UROP Project

Dante Today

digital humanities, digital archive, literature, cultural studies, language
Research Mentor: Prof. Elizabeth Coggeshall, she/her/hers
Department, College, Affiliation: Modern Languages and Linguistics, Arts and Sciences
Contact Email: ecoggeshall@fsu.edu
Research Assistant Supervisor (if different from mentor):
Research Assistant Supervisor Email:
Faculty Collaborators:
Faculty Collaborators Email:
Looking for Research Assistants: Yes
Number of Research Assistants: 2
Relevant Majors: Art, Art History, Classics, Communications, Computer Science, Design, English (lit, creative writing, or EWM), History, Modern Languages and Linguistics, Philosophy, Religion.
Project Location: On FSU Main Campus
Research Assistant Transportation Required:
Remote or In-person: Partially Remote
Approximate Weekly Hours: 7, Flexible schedule (Combination of business and outside of business. TBD between student and research mentor.)
Roundtable Times and Zoom Link: Not participating in the Roundtable

Project Description

Dante Today: Citings and Sightings of Dante’s Works in Contemporary Culture is a crowd-sourced and curated digital archive that catalogs references to Dante’s Inferno (and other works) in contemporary visual and verbal culture, of the twentieth century and beyond. We have posted nearly 2000 “sightings” and “citings” of Dante’s works, and each week we receive new submissions to post, sent to us by readers from around the world. The editors (that means you!) describe, tag, and organize the contributions into general categories (Consumer Goods, Digital Media, Dining & Leisure, Music, Performing Arts, Places, Visual Art and Architecture, Written Word, and Odds & Ends), but we leave to our readers the opportunity to judge the nature and depth of each reference, to classify the references according to their own ways of reading, and to note the frequency of certain themes over others. The goals are twofold: 1) to provide a central access point for these references; and 2) to offer data that students and scholars of Dante can use to think about the “afterlife” of Dante’s works in relation to reception theory, media studies, and cultural studies.

Research Tasks: The project is an ongoing collaboration between faculty and students at FSU and at Johns Hopkins University.
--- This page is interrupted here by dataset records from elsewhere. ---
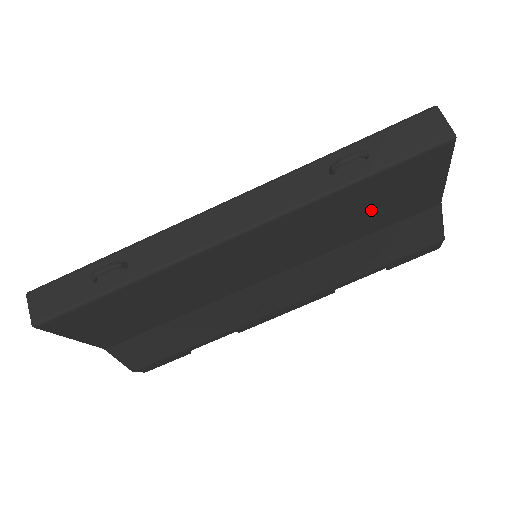
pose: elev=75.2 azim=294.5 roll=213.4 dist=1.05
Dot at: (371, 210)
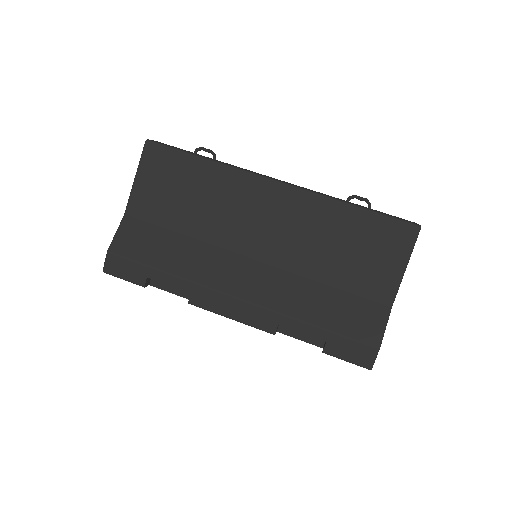
Dot at: (350, 252)
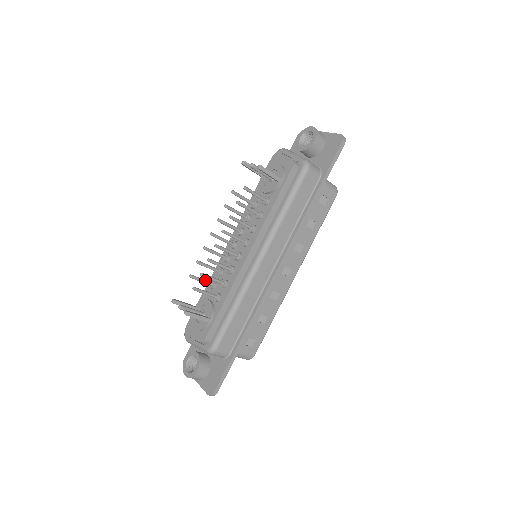
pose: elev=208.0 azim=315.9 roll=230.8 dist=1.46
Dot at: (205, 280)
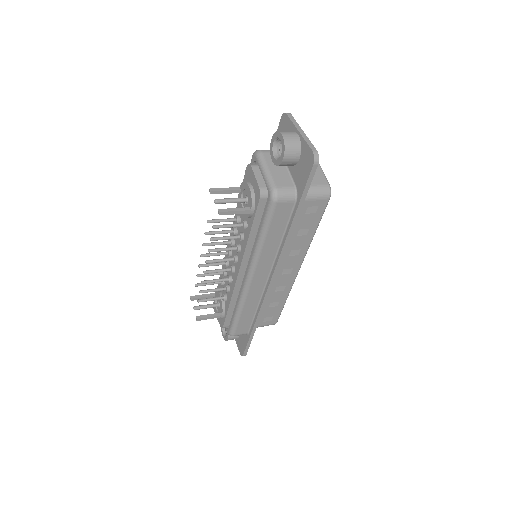
Dot at: (212, 283)
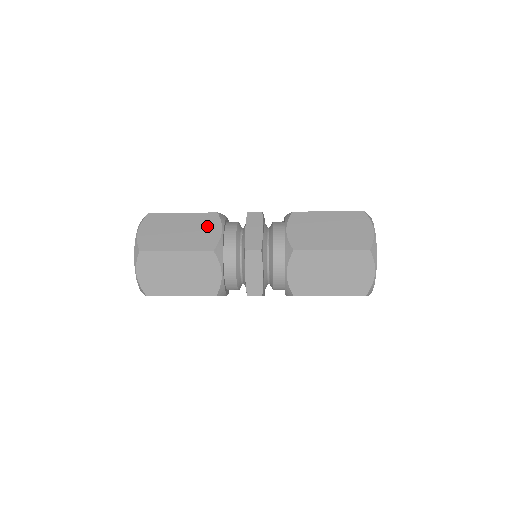
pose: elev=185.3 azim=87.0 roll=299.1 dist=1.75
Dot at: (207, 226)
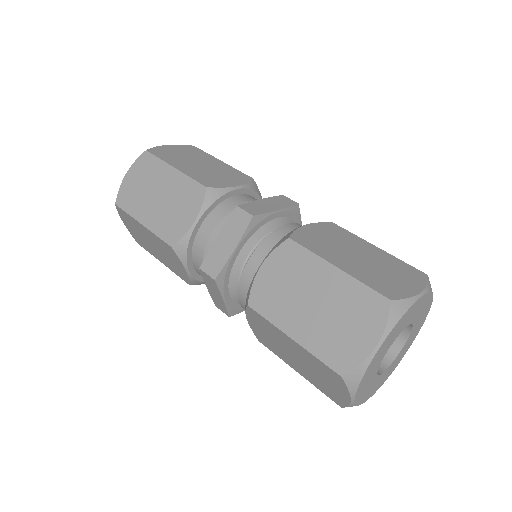
Dot at: (185, 204)
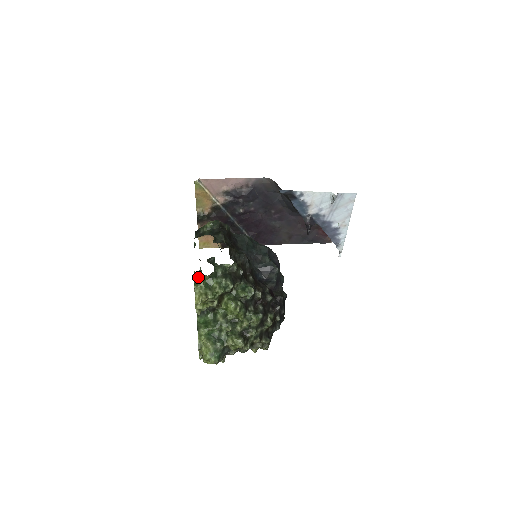
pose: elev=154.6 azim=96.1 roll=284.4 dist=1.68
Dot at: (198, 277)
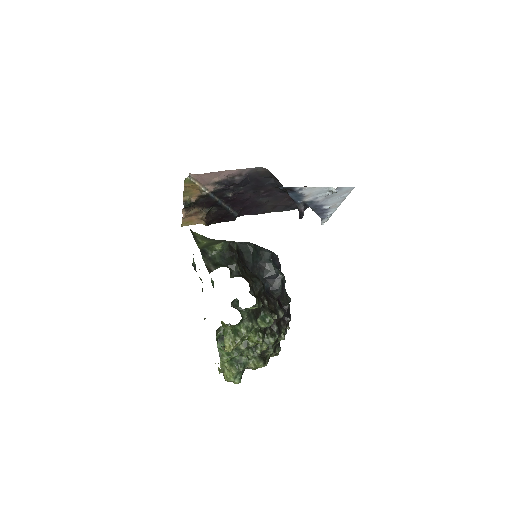
Dot at: (227, 327)
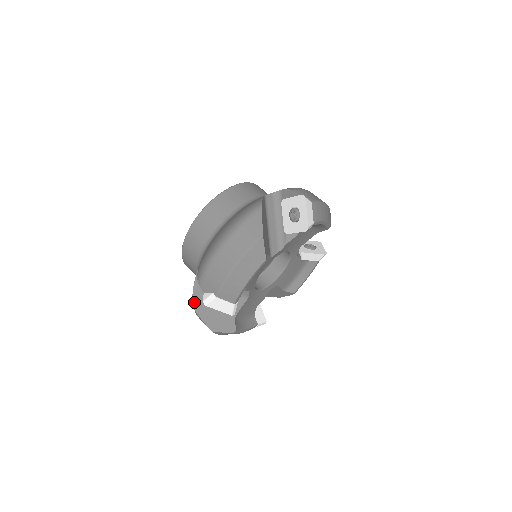
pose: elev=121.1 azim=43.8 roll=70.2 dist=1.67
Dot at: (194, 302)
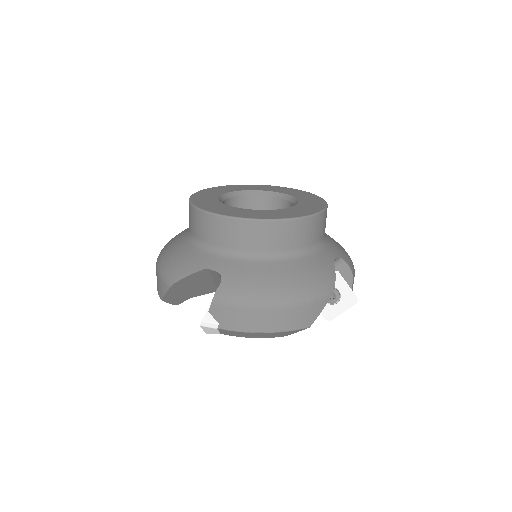
Dot at: occluded
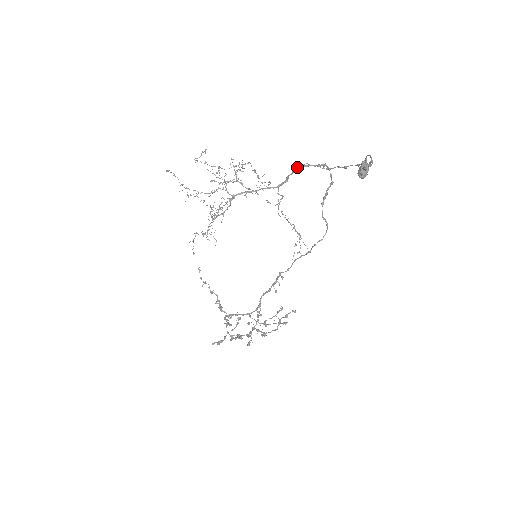
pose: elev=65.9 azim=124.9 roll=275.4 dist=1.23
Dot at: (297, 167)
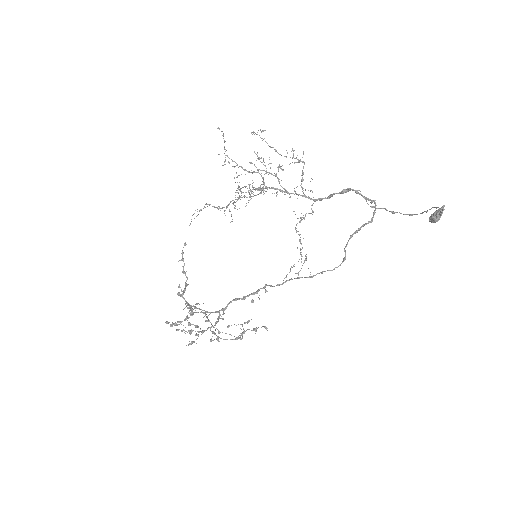
Dot at: (349, 189)
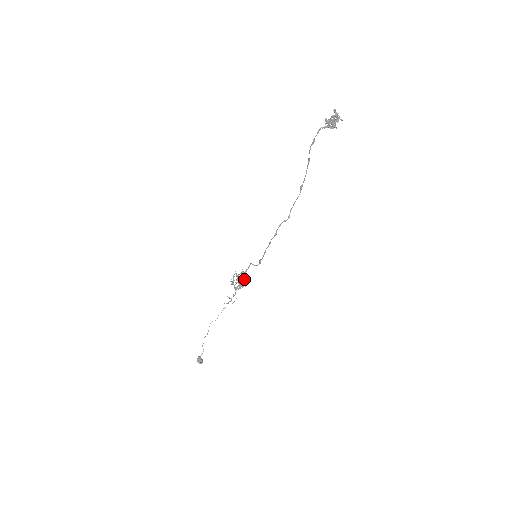
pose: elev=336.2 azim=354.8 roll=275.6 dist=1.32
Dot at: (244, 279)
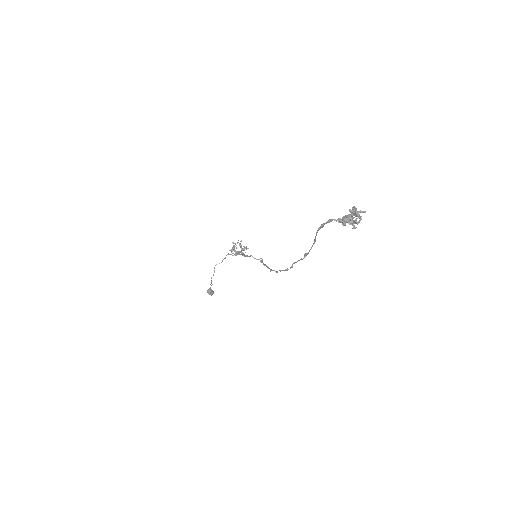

Although the research assistants will work independently, they will also correspond regularly with the whole research team. We will all work together to catalog and write posts for new submissions to the site; to systematize the current categories and tags; to add to the growing bibliography on the site; and to research additional contributions to be posted. Depending on the students’ interests, qualifications, and time, research assistants may have the opportunity to provide input on the design and functionality of the site, to create publicity materials for various social media platforms, and/or to contribute original research on the archive’s holdings. Knowledge of Italian is not a requirement, but knowledge of Romance languages and cultures (especially Italian), familiarity with the Wordpress platform, and/or good design sense would be very welcome.

Skills that research assistant(s) may need: Required: listening; incorporating feedback; working independently; expressing curiosity; English-language writing.
Recommended: writing skills in a language other than English; design skills; previous experience with Wordpress and other digital publishing platforms.
Students need not be language/literature/humanities majors to apply for this position: it is more important that researchers have an interest in or curiosity about the visual and verbal cultures of the 20th and 21st centuries. All students in the arts and sciences are welcome to apply.

Mentoring Philosophy

In my role as a UROP mentor, I focus on the transferrable skills that can be acquired through humanities data collection, fostering curiosity, rigor, and clarity of expression. I know that few undergraduate students who choose to collaborate with me on my project (on the resonance of Dante’s works in contemporary culture) will go on to become scholars of medieval Italian literature, so I encourage students from the earliest stages to chart their own path within the landscape of the work that we do. The data that we collect in our archive vary greatly across different genres, media formats, content areas, and geographical provenances. I work closely with my UROP students to locate materials that most stimulate their curiosity, and then I encourage them to gravitate further toward those items for their independent research and creative projects. In doing so, I actively foster each student’s sense of ownership over the questions they ask and the ideas they produce.